The number of SNPs required for association mapping can be reduced by excluding some of the redundant SNPs, by optimally using the LD information present in the population. However, there are differences in the pattern of LD across the genome. This can be addressed more precisely by identifying tag SNPs based on haplotype block structure information, as was done in the human HapMap project . An attempt to construct the haplotype block map of the bovine genome and the concomitant identification of tag SNPs from this dataset was presented by Khatkar et al.  but at present only covers a relatively small proportion of the bovine genome based on 15,036 markers. Genome-wide identification of tags SNPs for the whole genome would be possible from a saturated haplotype block map of the bovine genome. Until such maps become available, the extent of LD as expressed by r
2 can provide an interim guide for number and spacing of the SNPs over the genome.

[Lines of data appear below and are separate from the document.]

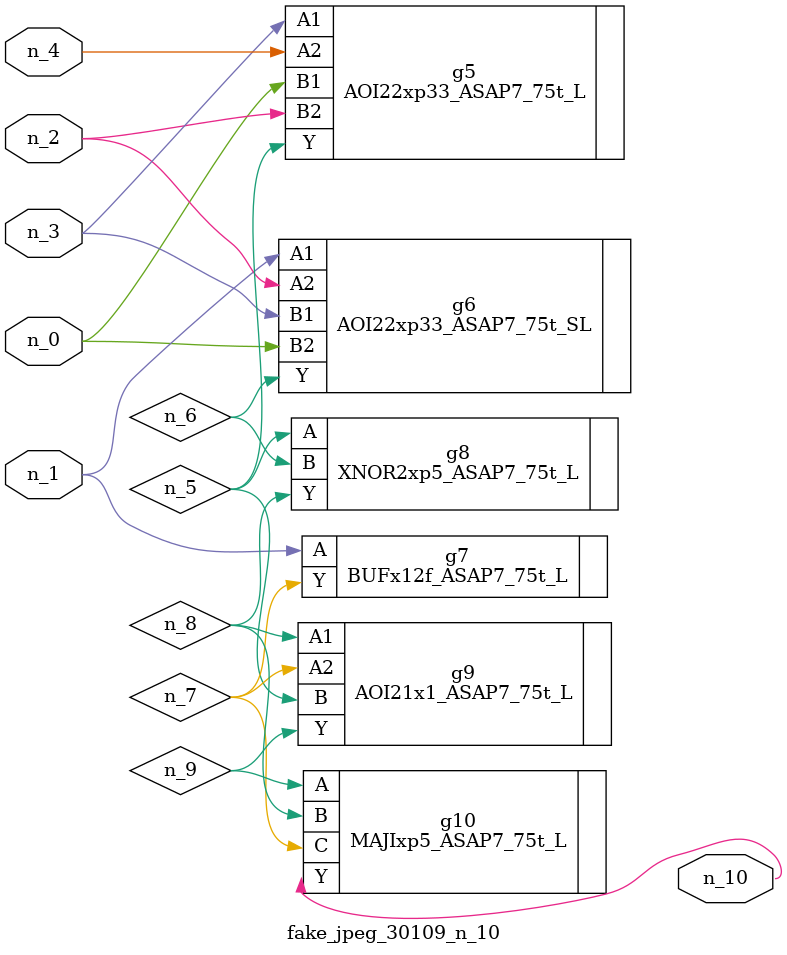
<source format=v>
module fake_jpeg_30109_n_10 (n_3, n_2, n_1, n_0, n_4, n_10);

input n_3;
input n_2;
input n_1;
input n_0;
input n_4;

output n_10;

wire n_8;
wire n_9;
wire n_6;
wire n_5;
wire n_7;

AOI22xp33_ASAP7_75t_L g5 ( 
.A1(n_3),
.A2(n_4),
.B1(n_0),
.B2(n_2),
.Y(n_5)
);

AOI22xp33_ASAP7_75t_SL g6 ( 
.A1(n_1),
.A2(n_2),
.B1(n_3),
.B2(n_0),
.Y(n_6)
);

BUFx12f_ASAP7_75t_L g7 ( 
.A(n_1),
.Y(n_7)
);

XNOR2xp5_ASAP7_75t_L g8 ( 
.A(n_5),
.B(n_6),
.Y(n_8)
);

AOI21x1_ASAP7_75t_L g9 ( 
.A1(n_8),
.A2(n_7),
.B(n_5),
.Y(n_9)
);

MAJIxp5_ASAP7_75t_L g10 ( 
.A(n_9),
.B(n_8),
.C(n_7),
.Y(n_10)
);


endmodule
</source>
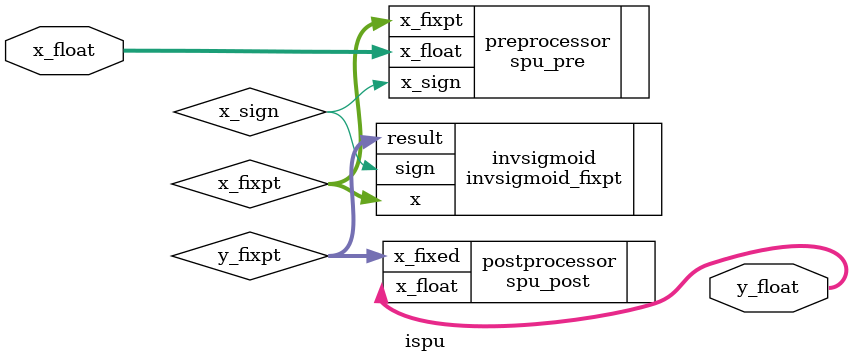
<source format=sv>
module ispu (
    input   logic [31:0] x_float,
    output  logic [31:0] y_float
);

    spu_pre preprocessor (
        .x_float,
        .x_sign, .x_fixpt
    );

    logic [31:0] x_fixpt;
    logic        x_sign;

    invsigmoid_fixpt invsigmoid(
        .x(x_fixpt), .sign(x_sign),
        .result(y_fixpt)
    );

    logic [31:0] y_fixpt;

    spu_post postprocessor (
        .x_fixed(y_fixpt),
        .x_float(y_float)
    );

endmodule
</source>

The extent of LD within a genome can be affected by a number of factors. Our results confirm that MAF has direct effects on the estimation of extent of LD. The r
2 between common SNPs is higher especially for SNPs at close physical distances. On the other hand D' between SNPs with low MAF is higher at longer distances. Similarly, sample size also affects the estimation of LD. The results in this study clearly indicate that the estimate of D' is affected most by sample size. It seems that for reliable estimates of D' a sample of 400 or more is required. Similar observations were also made for Dvol. The requirement of sample size would be even higher in human because of the larger effective population size. Hence, it may be suggested that analyses utilizing D' matrix (like construction of LD maps and HapMap) should be based on a large sample size and preferably from within-breed group samples.
However, the identification of tag SNPs, which is generally based on r
2 values, can be accomplished using smaller samples. Similar estimates of correlations between the estimates of r
2 were obtained from different samples in a simulation study by Visscher . Similarly, a small sample size of 50 and above can provide precise estimate of MAF for common SNPs in the population (Table 3).